A throbbing of a night that carries all nights, all pelicans in the night, all the sorrows of pelicans or men. A heartbeat carrying all hearts in the night, all the small creatures that have throbbed, will throb again, will throb always. It was without sorrow, without end, without aim: it beat in order to beat, because it was good to beat and beat again — with a dragonfly, a shrew, a galaxy, or a small cat. It was even very soft — like a wind through the disheveled galaxies, blowing through the rigging of the world, among its great dunes and thistles, its shrews, its dragonflies, its little human beings here and there. It was the music of the world, its wingbeat at the end of time, at the end of all the earth's sorrows; it beat there in a man's heart, as at the end of the mad galaxies, or not so mad — as at the end of the meadows never galloped in, out there, behind dreams never dreamed. It went far-far to the depths of the heart like a sudden love for those great abandoned shores, while a nameless eye opened slowly on a never-seen earth.
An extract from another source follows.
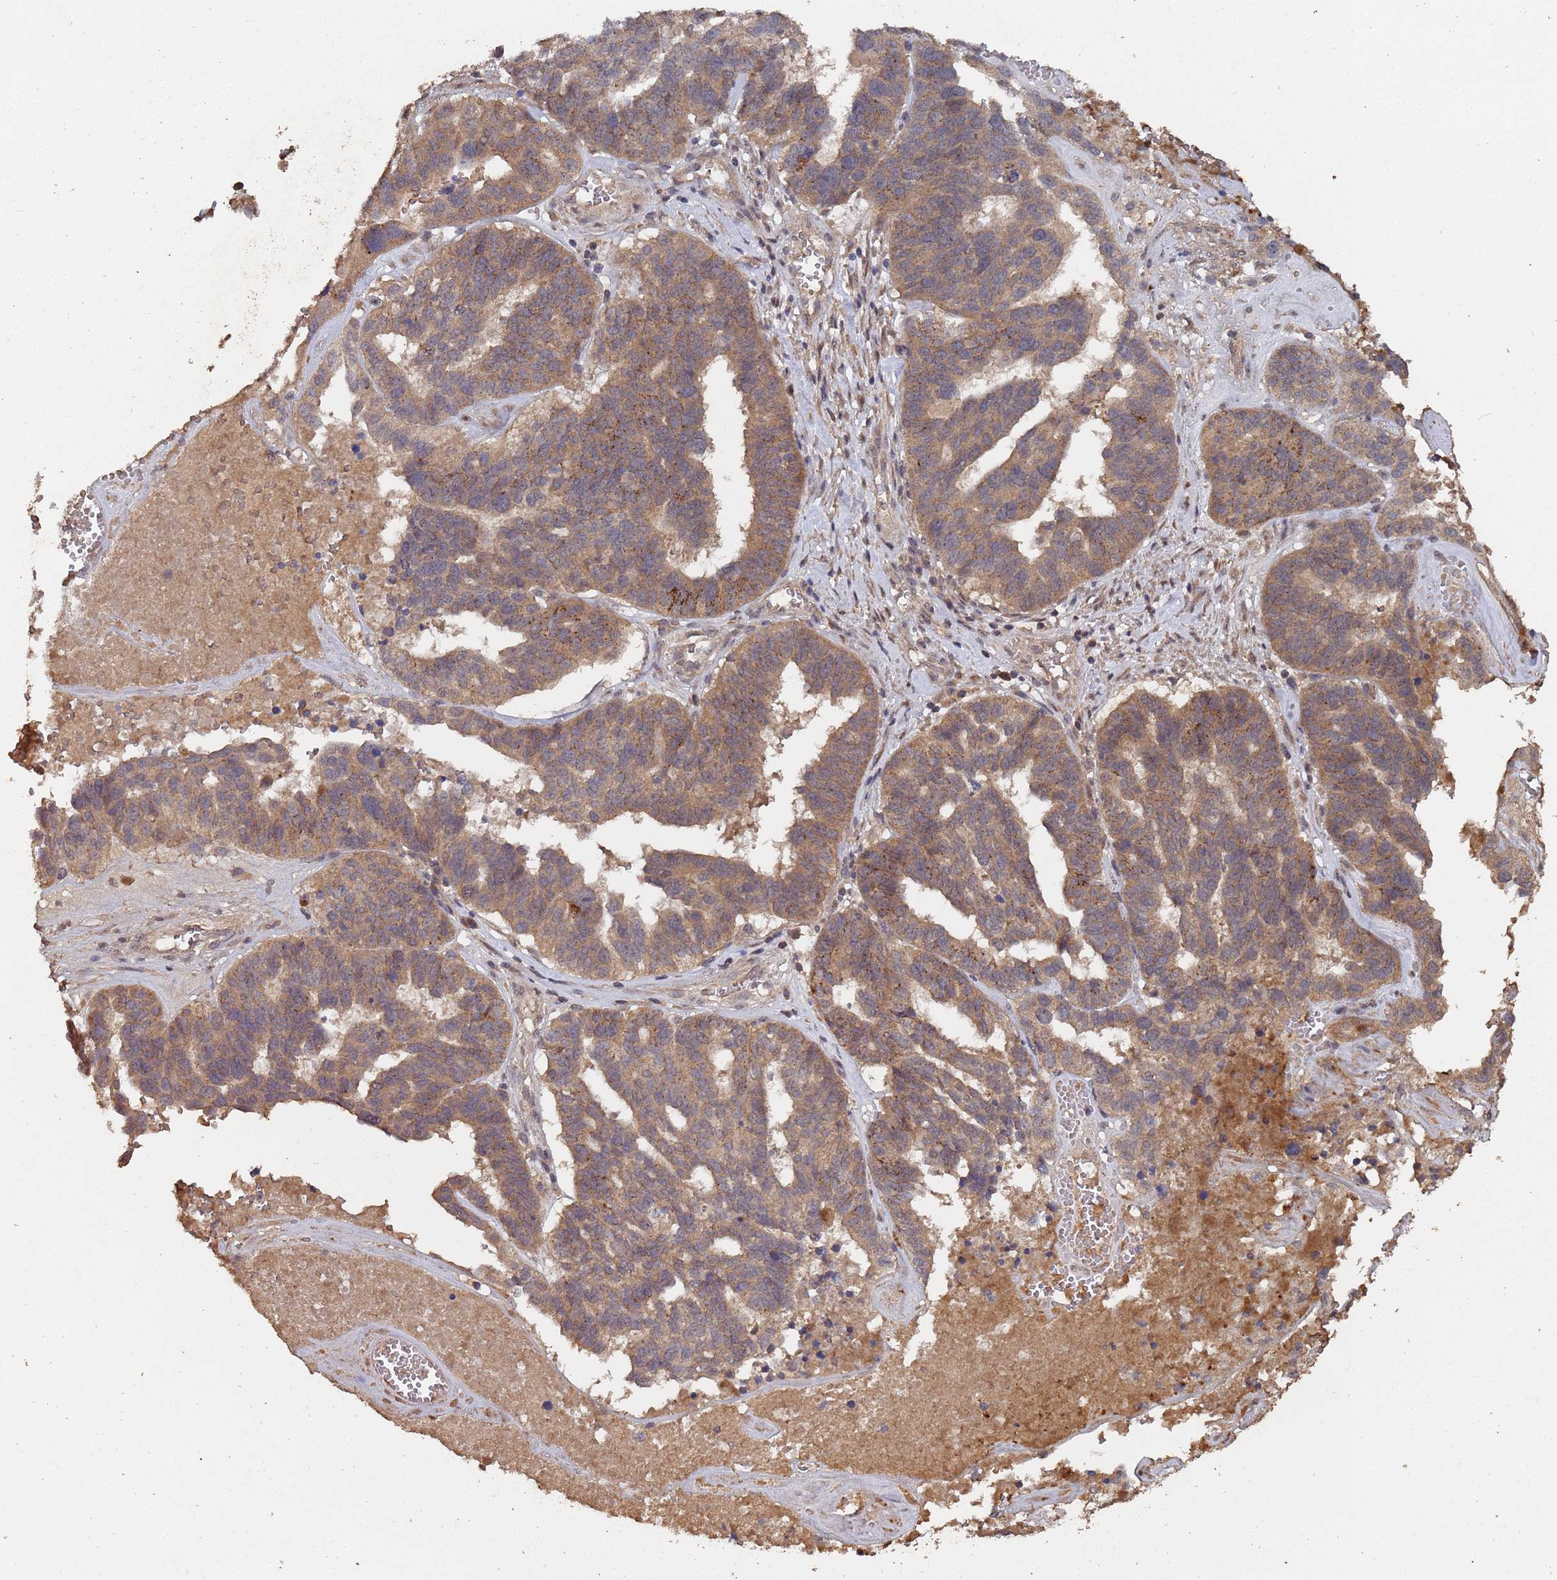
{"staining": {"intensity": "moderate", "quantity": ">75%", "location": "cytoplasmic/membranous"}, "tissue": "ovarian cancer", "cell_type": "Tumor cells", "image_type": "cancer", "snomed": [{"axis": "morphology", "description": "Cystadenocarcinoma, serous, NOS"}, {"axis": "topography", "description": "Ovary"}], "caption": "Moderate cytoplasmic/membranous staining for a protein is identified in about >75% of tumor cells of ovarian cancer (serous cystadenocarcinoma) using immunohistochemistry (IHC).", "gene": "FRAT1", "patient": {"sex": "female", "age": 59}}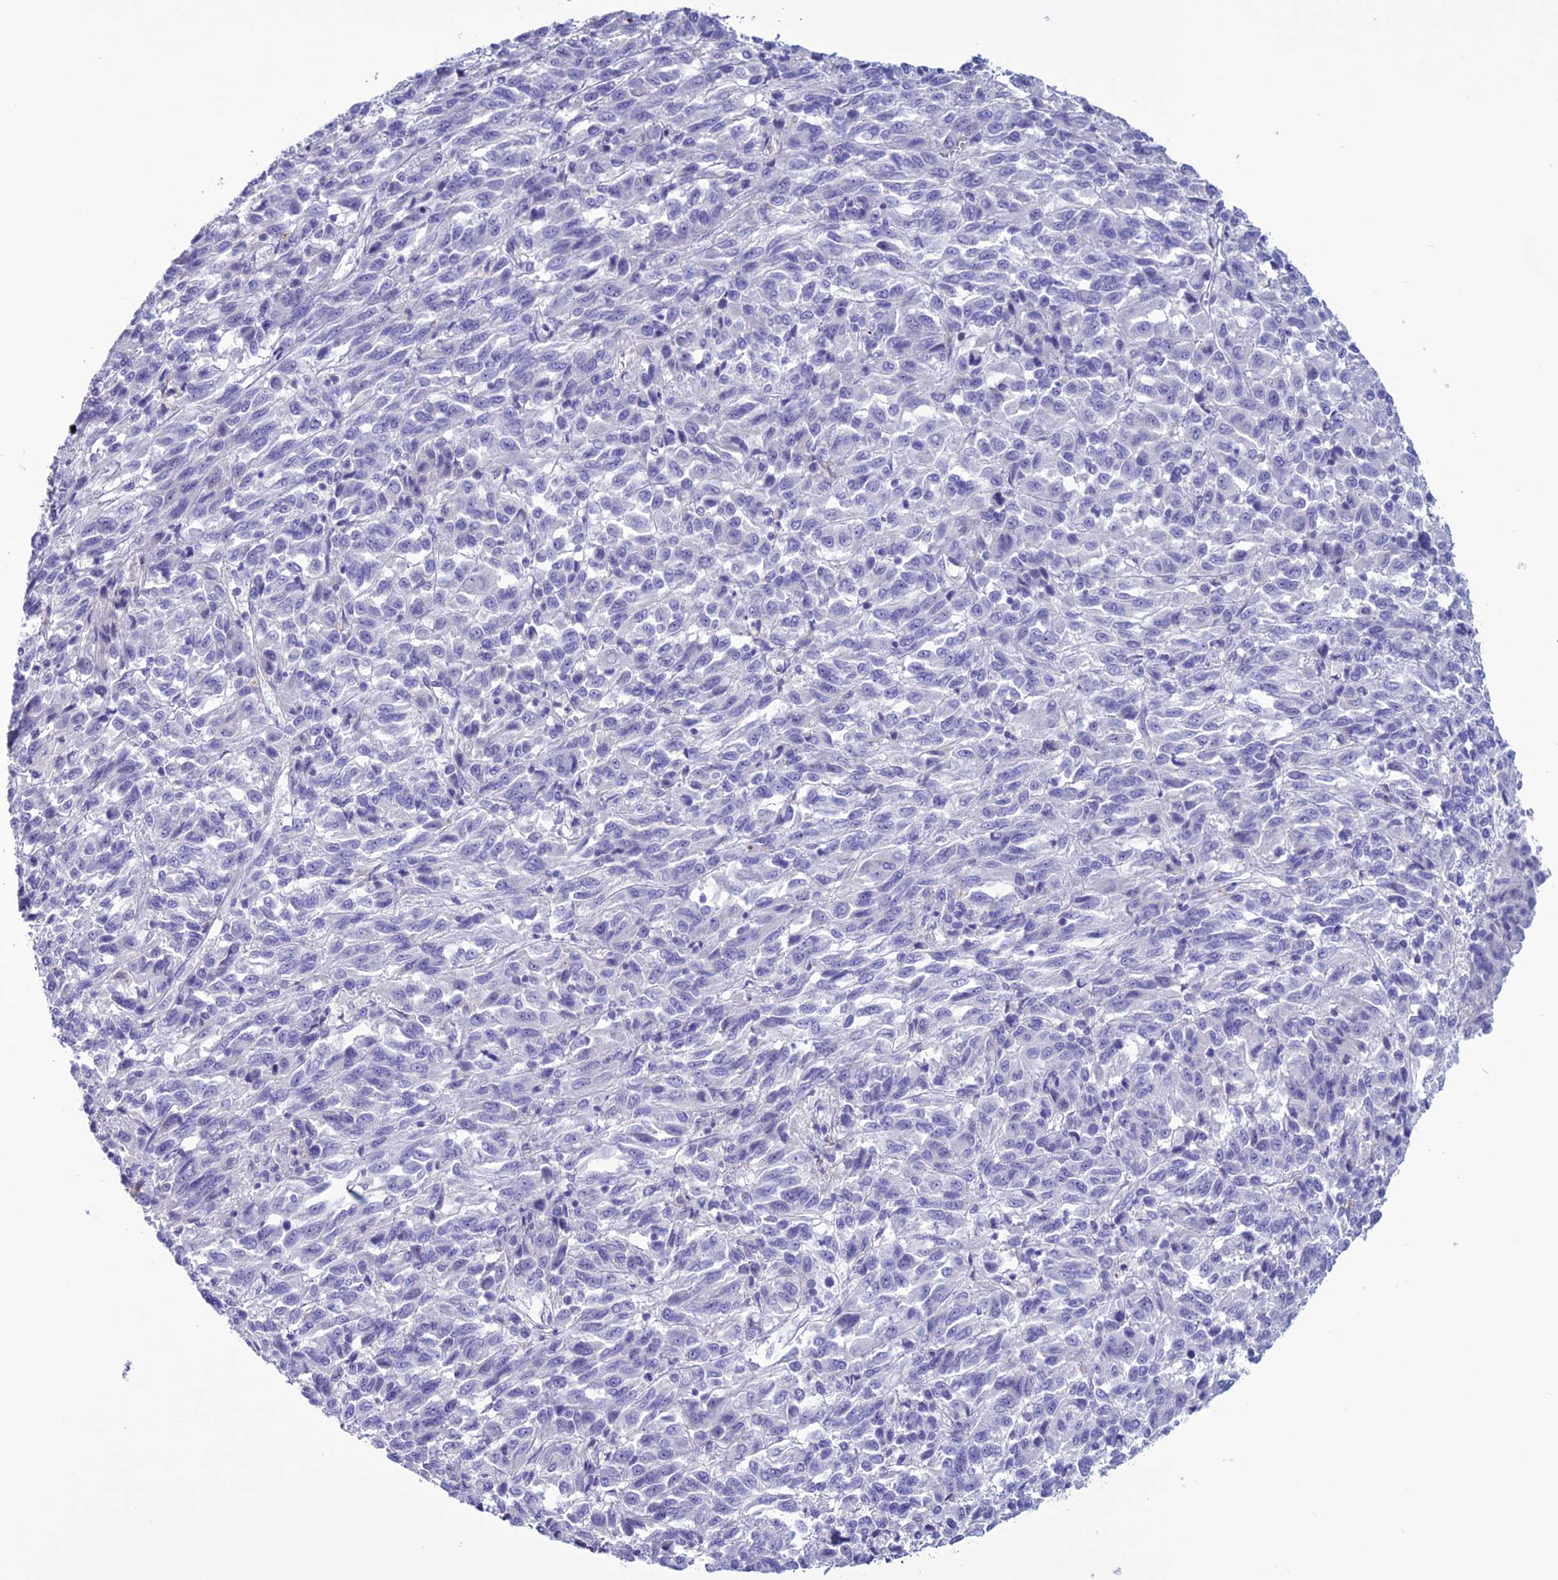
{"staining": {"intensity": "negative", "quantity": "none", "location": "none"}, "tissue": "melanoma", "cell_type": "Tumor cells", "image_type": "cancer", "snomed": [{"axis": "morphology", "description": "Malignant melanoma, Metastatic site"}, {"axis": "topography", "description": "Lung"}], "caption": "Immunohistochemistry (IHC) image of melanoma stained for a protein (brown), which displays no expression in tumor cells.", "gene": "CLEC2L", "patient": {"sex": "male", "age": 64}}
It was the dawn of the new world.
One didn't quite recognize it yet.
It floated like a smile at the edge of the lips. It smiled at nothing, at everything.
It smiled at its own love beating, beating — and it was so soft that it wanted to beat everywhere, in everything. It had no eyes and yet it had all possible eyes — of a dragonfly, of a tiny fish, of a star's twinkle; it had no ears and yet it listened to the same beating everywhere, the same music of man or after man, in a thistle on the great dunes or on the cliffs of the great lost stars. It was the lost man; it was millions of times man through all times, all unmoored ages, on light meridians snapping in the wind... or in this single second as soft as a smile hidden beneath great white petals.
And each one went toward its own smile. The flame went to the flame.
The dead returned to the dead.
The parakeet went to the parakeet and the goat to the goats. Each one went home.
But home was everywhere.
For the man after man was a multitude of small eyes in a great body of joy.